Required work
[A] From the text on Cisco 802.1X being disabled, list every CLI command named in step 3 of its attack chain.
[B] Answer these questions from the text on Cisco 802.1X being disabled:
(i) What targeted scope does the text give?
(ii) For what two purposes might attackers or malicious insiders disable dot1x?
(iii) According to step 1 of the attack chain, by what means does the attacker gain privileged access?
[C] Continue the text on Cisco 802.1X being disabled, starting after its final line.

(Text shown)

Cisco 802.1X (dot1x) Disabled on Network Interface

The disabling of 802.1X authentication on a Cisco network device can bypass Network Access Control (NAC) mechanisms, potentially granting unauthorized devices access to the internal network. Attackers or malicious insiders might disable dot1x to establish persistence or facilitate lateral movement by connecting rogue devices to the network. This can be accomplished through CLI commands such as ‘access-session port-control force-authorized’ or ’no dot1x system-auth-control’, depending on the IOS version. These commands either disable 802.1X on a specific interface or globally across the device. The targeted scope is Cisco network devices utilizing 802.1X for network access control.

Attack Chain

1. Attacker gains privileged access to a Cisco network device via compromised credentials or exploiting a vulnerability.
2. Attacker executes CLI commands to disable 802.1X authentication on a specific interface or globally.
3. Commands used may include ‘access-session port-control force-authorized’, ‘authentication port-control force-authorized’, ‘dot1x port-control force-authorized’, ’no access-session port-control’, ’no authentication port-control’, ’no dot1x port-control’, or ’no dot1x system-auth-control’.

(End Text shown)
(Data)

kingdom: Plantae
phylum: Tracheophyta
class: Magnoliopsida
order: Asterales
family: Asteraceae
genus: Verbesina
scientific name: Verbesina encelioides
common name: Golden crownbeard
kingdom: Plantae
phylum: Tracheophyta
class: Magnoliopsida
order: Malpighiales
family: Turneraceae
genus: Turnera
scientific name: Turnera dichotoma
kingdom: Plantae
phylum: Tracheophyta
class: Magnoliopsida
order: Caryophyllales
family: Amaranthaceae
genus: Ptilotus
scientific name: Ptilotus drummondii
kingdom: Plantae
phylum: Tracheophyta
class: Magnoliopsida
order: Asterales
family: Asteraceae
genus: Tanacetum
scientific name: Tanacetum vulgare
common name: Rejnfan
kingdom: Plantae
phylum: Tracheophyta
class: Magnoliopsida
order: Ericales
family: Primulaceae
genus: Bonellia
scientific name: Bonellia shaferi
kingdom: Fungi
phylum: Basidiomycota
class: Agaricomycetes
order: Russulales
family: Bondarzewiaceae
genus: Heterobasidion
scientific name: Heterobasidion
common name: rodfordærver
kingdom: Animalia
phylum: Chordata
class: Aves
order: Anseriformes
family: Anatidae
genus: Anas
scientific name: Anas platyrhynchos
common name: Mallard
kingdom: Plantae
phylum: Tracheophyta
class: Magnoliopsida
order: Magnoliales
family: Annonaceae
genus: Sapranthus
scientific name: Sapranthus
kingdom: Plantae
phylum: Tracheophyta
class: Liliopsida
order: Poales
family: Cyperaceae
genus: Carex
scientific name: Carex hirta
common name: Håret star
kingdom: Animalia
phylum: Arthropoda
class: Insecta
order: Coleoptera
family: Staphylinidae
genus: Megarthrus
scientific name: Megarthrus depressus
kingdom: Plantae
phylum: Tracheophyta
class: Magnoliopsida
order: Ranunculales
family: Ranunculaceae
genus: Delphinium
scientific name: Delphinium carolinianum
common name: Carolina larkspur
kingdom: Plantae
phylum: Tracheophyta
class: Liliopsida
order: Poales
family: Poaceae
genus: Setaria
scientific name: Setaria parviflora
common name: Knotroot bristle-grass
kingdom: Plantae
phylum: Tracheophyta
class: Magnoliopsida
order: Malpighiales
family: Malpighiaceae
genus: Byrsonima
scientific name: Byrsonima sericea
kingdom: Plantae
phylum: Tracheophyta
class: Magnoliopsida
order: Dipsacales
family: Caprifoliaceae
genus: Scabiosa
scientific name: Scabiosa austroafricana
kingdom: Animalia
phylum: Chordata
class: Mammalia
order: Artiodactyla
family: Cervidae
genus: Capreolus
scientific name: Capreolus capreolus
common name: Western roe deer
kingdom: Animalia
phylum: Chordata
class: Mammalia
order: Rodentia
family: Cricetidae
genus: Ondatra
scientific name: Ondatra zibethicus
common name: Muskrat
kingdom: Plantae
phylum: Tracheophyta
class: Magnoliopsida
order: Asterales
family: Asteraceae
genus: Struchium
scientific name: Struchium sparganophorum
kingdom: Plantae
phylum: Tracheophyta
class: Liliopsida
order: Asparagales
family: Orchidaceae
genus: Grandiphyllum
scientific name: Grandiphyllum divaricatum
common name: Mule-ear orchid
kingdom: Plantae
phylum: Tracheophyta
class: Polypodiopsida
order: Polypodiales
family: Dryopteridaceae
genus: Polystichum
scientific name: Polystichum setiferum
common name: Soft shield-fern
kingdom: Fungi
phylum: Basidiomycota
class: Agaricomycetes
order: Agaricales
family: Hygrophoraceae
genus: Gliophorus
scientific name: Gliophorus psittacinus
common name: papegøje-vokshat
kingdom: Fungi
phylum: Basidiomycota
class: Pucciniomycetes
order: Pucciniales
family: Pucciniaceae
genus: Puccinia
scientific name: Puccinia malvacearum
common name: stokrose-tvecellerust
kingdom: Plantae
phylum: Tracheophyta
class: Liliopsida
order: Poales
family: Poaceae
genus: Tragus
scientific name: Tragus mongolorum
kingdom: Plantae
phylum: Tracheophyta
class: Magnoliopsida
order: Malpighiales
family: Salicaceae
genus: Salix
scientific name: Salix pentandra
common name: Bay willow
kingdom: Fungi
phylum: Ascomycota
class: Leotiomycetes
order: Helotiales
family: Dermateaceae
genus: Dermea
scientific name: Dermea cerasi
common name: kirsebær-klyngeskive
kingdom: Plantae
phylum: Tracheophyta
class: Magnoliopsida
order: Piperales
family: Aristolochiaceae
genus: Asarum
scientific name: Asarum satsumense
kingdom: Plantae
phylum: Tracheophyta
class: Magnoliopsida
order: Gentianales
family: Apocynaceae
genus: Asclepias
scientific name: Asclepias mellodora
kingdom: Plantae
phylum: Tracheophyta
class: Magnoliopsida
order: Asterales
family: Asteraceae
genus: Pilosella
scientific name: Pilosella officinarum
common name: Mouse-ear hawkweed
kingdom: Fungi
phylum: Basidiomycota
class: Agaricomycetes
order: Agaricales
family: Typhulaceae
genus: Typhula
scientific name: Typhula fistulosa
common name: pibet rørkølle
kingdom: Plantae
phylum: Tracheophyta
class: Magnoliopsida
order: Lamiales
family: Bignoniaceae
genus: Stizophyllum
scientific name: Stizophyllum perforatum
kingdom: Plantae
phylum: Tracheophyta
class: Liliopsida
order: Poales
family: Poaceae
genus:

(End Data)

Exercise answers
[A]
- access-session port-control force-authorized
- authentication port-control force-authorized
- dot1x port-control force-authorized
- no access-session port-control
- no authentication port-control
- no dot1x port-control
- no dot1x system-auth-control

[B]
(i) Cisco network devices utilizing 802.1X for network access control.
(ii) To establish persistence or to facilitate lateral movement by connecting rogue devices to the network.
(iii) Through compromised credentials or by exploiting a vulnerability.

[C]
4. The network interface transitions to a force-authorized state, bypassing the normal authentication process.
5. An unauthorized device is connected to the compromised network interface.
6. The unauthorized device gains network access without proper authentication or authorization.
7. The attacker leverages the unauthorized access for lateral movement to other systems on the network.
8. The attacker exfiltrates sensitive data or deploys malicious payloads across the network.

Impact

Successful disabling of dot1x can lead to unauthorized network access, allowing attackers to bypass security controls. This can result in the compromise of sensitive data, the spread of malware, and the disruption of network services. The number of affected devices and the scope of the compromise depend on the network architecture and the attacker’s objectives. The impact could range from a single compromised workstation to a full-scale network breach affecting thousands of devices and users.

Recommendation

• Deploy the Sigma rule Cisco Dot1x Disabled to your SIEM to detect the execution of commands that disable 802.1X authentication.
• Monitor Cisco AAA logs for events containing keywords such as ‘access-session port-control force-authorized’ and ’no dot1x system-auth-control’ to identify potential attempts to disable dot1x.
• Implement multi-factor authentication (MFA) for all administrative access to Cisco network devices to prevent unauthorized command execution.
• Regularly review and audit the configuration of Cisco network devices to ensure that 802.1X is enabled and properly configured on all relevant interfaces.